§ THE REQUEST: Pull out every line of the data below that contains the string "isolated" as a whole word, and treat uppercase and lowercase as different.

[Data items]

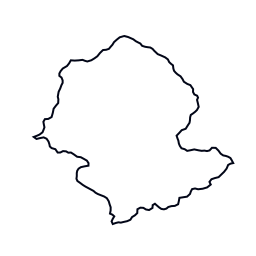 Pedra do Indaiá, Minas Gerais, Brazil, rotated 76°
{"feature_id": "56859067B98249268301401", "entity_name": "Pedra do Indaiá", "entity_type": "district", "adm_level": 2, "iso_a3": "BRA", "parent_name": "Brazil", "parent_adm1": "Minas Gerais", "projection": "robinson", "projection_center": [-45.221, -20.289], "detail": "fine", "context": "isolated", "style": "outline", "palette": "ink", "viewbox_px": 256, "rotation_deg": 76, "n_neighbors": 0, "source": "geoboundaries", "source_scale": "gbopen_adm2", "svg_char_len": 2666}
<svg xmlns="http://www.w3.org/2000/svg" viewBox="0 0 256 256"><g transform="rotate(76 128 128)"><path d="M60.8,182.0L63.0,180.3L66.0,179.9L68.4,180.5L70.3,182.2L73.4,184.3L76.0,186.5L78.2,187.5L80.7,188.6L83.2,188.6L86.9,189.7L88.8,192.4L91.3,195.5L95.1,197.3L98.9,199.5L99.9,203.2L99.3,206.5L101.5,208.6L104.3,208.8L107.1,208.9L109.2,210.3L111.5,212.0L113.0,215.5L113.5,218.3L113.9,221.6L116.5,219.4L116.5,216.1L116.7,212.1L118.7,209.6L121.9,208.4L124.8,208.2L127.0,208.3L129.0,207.0L131.0,203.6L134.8,202.2L135.4,199.6L134.7,196.6L135.7,193.7L137.5,191.9L138.0,189.3L140.3,187.1L143.6,184.3L144.9,180.9L147.2,178.4L149.7,175.8L152.5,174.8L155.0,175.5L154.7,179.4L154.6,183.2L155.5,185.8L157.2,187.6L159.3,188.6L162.2,189.3L164.8,190.3L167.2,189.9L169.6,187.8L172.2,185.7L174.5,183.5L176.5,181.3L178.6,179.0L180.7,176.7L182.9,175.2L184.7,173.3L186.5,170.8L188.7,167.7L191.0,165.5L194.5,164.4L197.6,164.3L200.7,164.0L203.8,164.8L206.7,166.2L208.3,164.1L210.4,162.7L212.5,164.8L214.6,166.5L217.5,166.0L217.2,162.8L217.2,160.1L218.1,157.8L218.1,154.9L218.2,151.3L217.6,147.9L215.4,145.6L214.4,142.4L212.8,139.6L209.1,138.5L208.3,135.3L209.2,132.4L211.4,130.3L212.7,127.4L211.5,123.6L208.8,122.7L208.0,120.2L210.2,118.7L212.7,116.9L214.6,115.2L215.6,112.8L215.5,110.2L214.4,108.0L214.3,104.8L214.9,101.4L214.1,97.8L210.9,96.2L208.2,95.0L208.5,91.8L208.9,87.3L207.0,83.8L204.8,82.4L202.8,80.6L202.9,77.6L204.4,74.8L205.0,70.2L204.8,65.6L202.9,61.4L200.0,62.0L197.9,59.4L197.6,55.7L197.6,52.0L195.7,48.7L193.8,45.4L191.2,42.1L188.1,39.8L187.4,37.2L187.5,34.4L184.2,35.2L181.9,35.9L180.1,37.8L178.8,39.8L177.6,42.3L175.3,44.3L171.8,45.7L168.5,47.7L167.5,51.3L169.5,54.3L169.5,56.9L168.4,59.4L168.0,62.0L166.7,65.0L164.8,68.9L164.7,72.7L164.5,76.1L162.3,78.1L160.6,81.0L158.0,82.0L155.4,82.4L152.4,82.2L150.1,82.5L147.2,82.7L145.4,79.8L143.1,76.4L142.7,72.2L139.8,69.2L137.9,67.1L135.7,66.1L132.6,65.1L130.5,63.9L129.6,61.4L128.5,58.9L127.2,56.7L124.6,54.3L120.7,54.2L117.4,54.2L115.5,52.7L113.4,53.1L111.5,55.5L108.8,56.2L106.0,55.4L103.7,56.3L101.5,57.1L99.6,59.8L96.6,62.6L93.9,63.2L90.6,64.5L87.9,67.0L85.8,68.4L83.6,69.5L81.2,69.6L78.1,69.2L76.2,70.7L74.0,72.1L71.1,72.7L68.4,74.9L65.7,78.3L63.5,81.3L61.6,82.5L59.4,83.9L57.2,85.0L55.3,86.9L54.3,89.5L53.3,91.8L51.7,94.4L49.0,95.6L47.4,97.5L45.7,99.4L43.2,101.4L41.5,103.6L39.8,105.8L37.8,109.5L38.0,114.1L39.6,117.6L41.3,120.8L43.4,122.9L44.9,125.1L46.6,127.4L46.8,130.3L46.3,133.4L48.4,137.0L51.0,140.4L52.3,143.7L53.4,147.2L53.6,151.4L52.4,153.5L50.9,155.6L50.4,159.6L49.7,163.4L48.5,167.1L51.1,169.6L53.1,172.2L54.5,176.9L56.5,179.6L58.5,181.4L60.8,182.0Z" fill="none" stroke="#020617" stroke-width="2"/></g></svg>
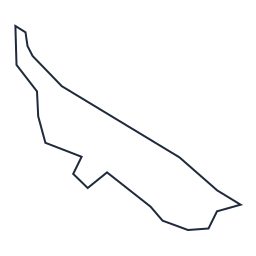 map outline of Rojas (Robinson projection)
{"feature_id": "LVA-5722", "entity_name": "Rojas", "entity_type": "Municipality", "adm_level": 1, "iso_a3": "LVA", "parent_name": "Latvia", "parent_adm1": "", "projection": "robinson", "projection_center": [22.732, 57.524], "detail": "fine", "context": "isolated", "style": "outline", "palette": "slate", "viewbox_px": 256, "rotation_deg": 0, "n_neighbors": 0, "source": "natural_earth", "source_scale": "10m", "svg_char_len": 370}
<svg xmlns="http://www.w3.org/2000/svg" viewBox="0 0 256 256"><path d="M25.5,32.3L27.5,46.0L32.6,56.0L61.8,86.2L179.5,157.4L217.2,190.4L240.6,204.7L217.0,211.3L208.5,228.5L188.0,230.0L162.6,220.7L150.5,206.6L107.0,172.4L87.7,188.0L73.2,173.9L81.6,156.8L45.4,142.8L38.2,116.3L37.0,91.4L16.5,64.9L15.4,26.0L25.5,32.3Z" fill="none" stroke="#1e293b" stroke-width="2"/></svg>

§ TASK RESPONSE:
{"feature_id": "56859067B98249268301401", "entity_name": "Pedra do Indaiá", "entity_type": "district", "adm_level": 2, "iso_a3": "BRA", "parent_name": "Brazil", "parent_adm1": "Minas Gerais", "projection": "robinson", "projection_center": [-45.221, -20.289], "detail": "fine", "context": "isolated", "style": "outline", "palette": "ink", "viewbox_px": 256, "rotation_deg": 76, "n_neighbors": 0, "source": "geoboundaries", "source_scale": "gbopen_adm2", "svg_char_len": 2666}
{"feature_id": "LVA-5722", "entity_name": "Rojas", "entity_type": "Municipality", "adm_level": 1, "iso_a3": "LVA", "parent_name": "Latvia", "parent_adm1": "", "projection": "robinson", "projection_center": [22.732, 57.524], "detail": "fine", "context": "isolated", "style": "outline", "palette": "slate", "viewbox_px": 256, "rotation_deg": 0, "n_neighbors": 0, "source": "natural_earth", "source_scale": "10m", "svg_char_len": 370}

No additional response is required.